- Goal of the exercise -
Every line of the material below should be output exactly as written, with the images skipped.

- Exercise data -
########################################
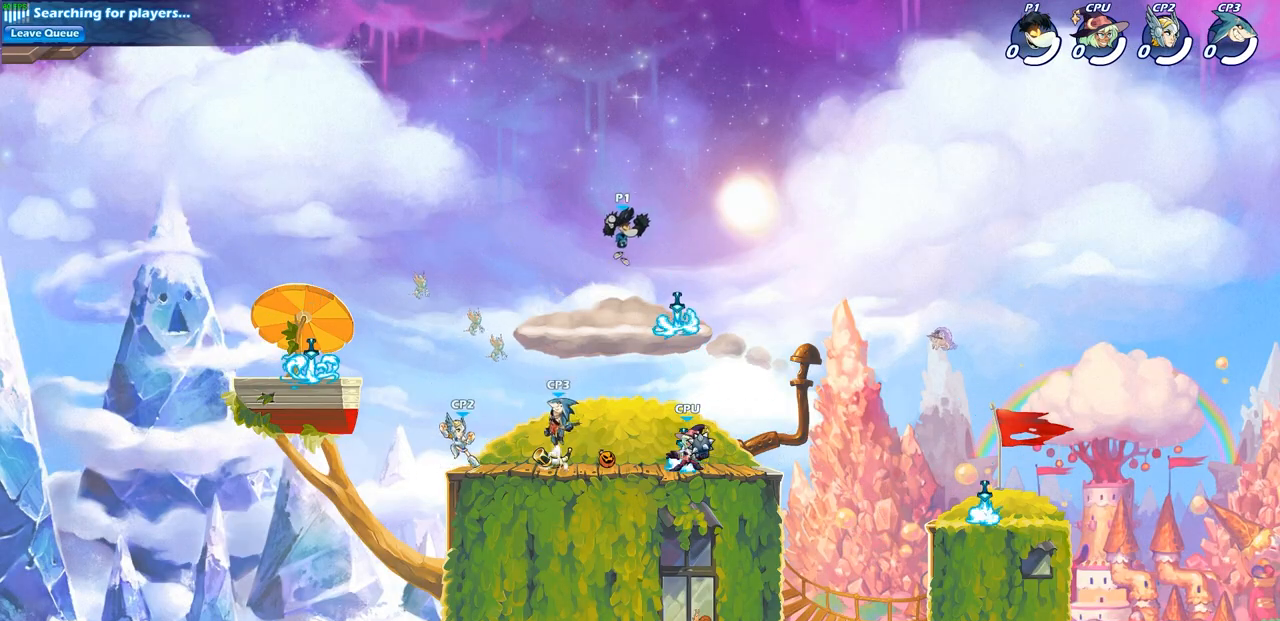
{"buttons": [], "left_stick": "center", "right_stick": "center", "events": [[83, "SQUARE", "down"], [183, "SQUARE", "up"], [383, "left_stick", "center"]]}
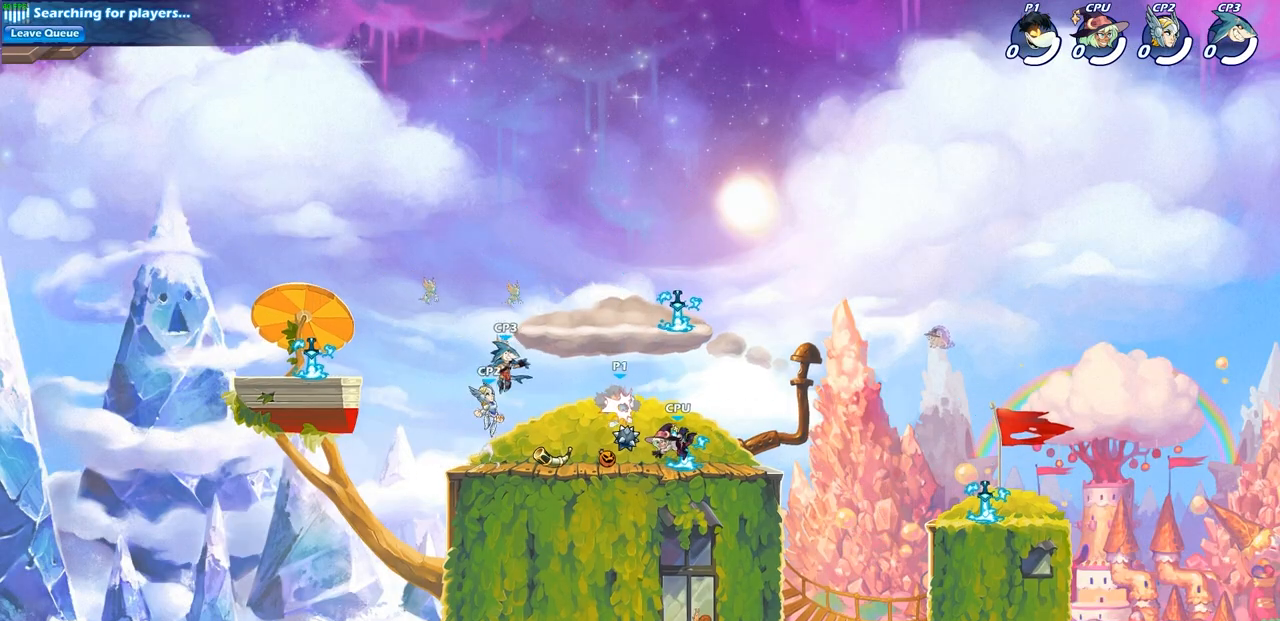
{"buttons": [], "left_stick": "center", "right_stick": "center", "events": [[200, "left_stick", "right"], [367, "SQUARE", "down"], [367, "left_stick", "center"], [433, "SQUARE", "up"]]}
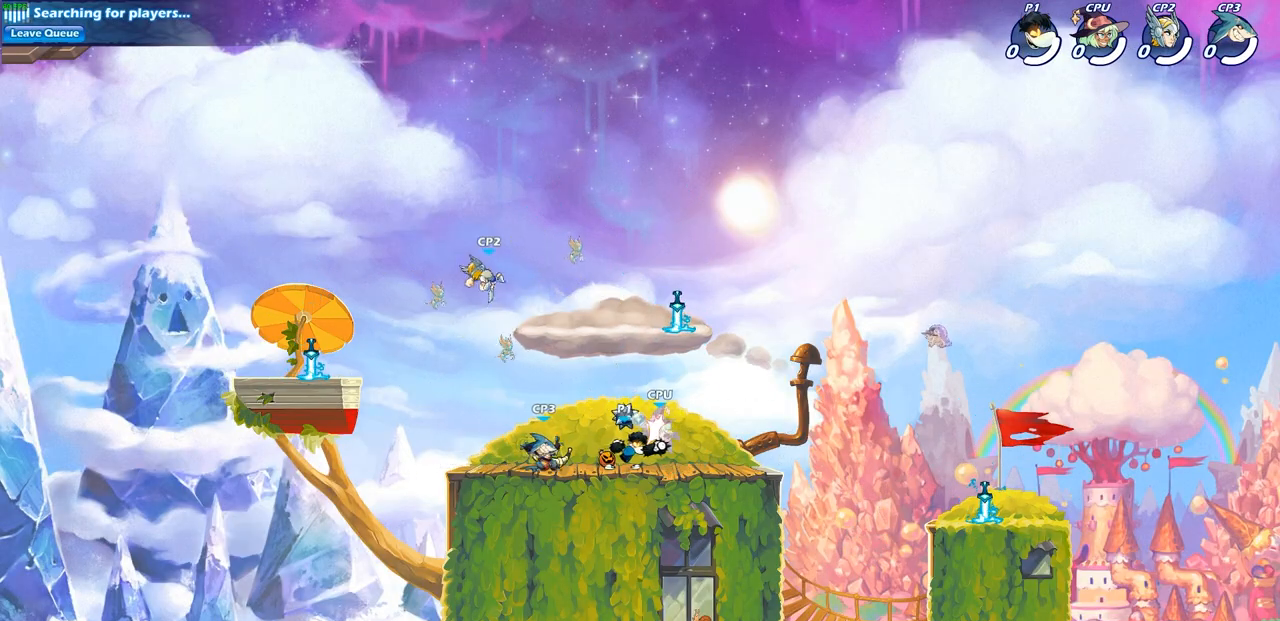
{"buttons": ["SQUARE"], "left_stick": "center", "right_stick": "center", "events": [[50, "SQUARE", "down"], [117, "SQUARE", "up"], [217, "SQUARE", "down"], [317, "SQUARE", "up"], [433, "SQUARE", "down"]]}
########################################
- Reply -
{"buttons": [], "left_stick": "center", "right_stick": "center", "events": [[83, "SQUARE", "down"], [183, "SQUARE", "up"], [383, "left_stick", "center"]]}
{"buttons": [], "left_stick": "center", "right_stick": "center", "events": [[200, "left_stick", "right"], [367, "SQUARE", "down"], [367, "left_stick", "center"], [433, "SQUARE", "up"]]}
{"buttons": ["SQUARE"], "left_stick": "center", "right_stick": "center", "events": [[50, "SQUARE", "down"], [117, "SQUARE", "up"], [217, "SQUARE", "down"], [317, "SQUARE", "up"], [433, "SQUARE", "down"]]}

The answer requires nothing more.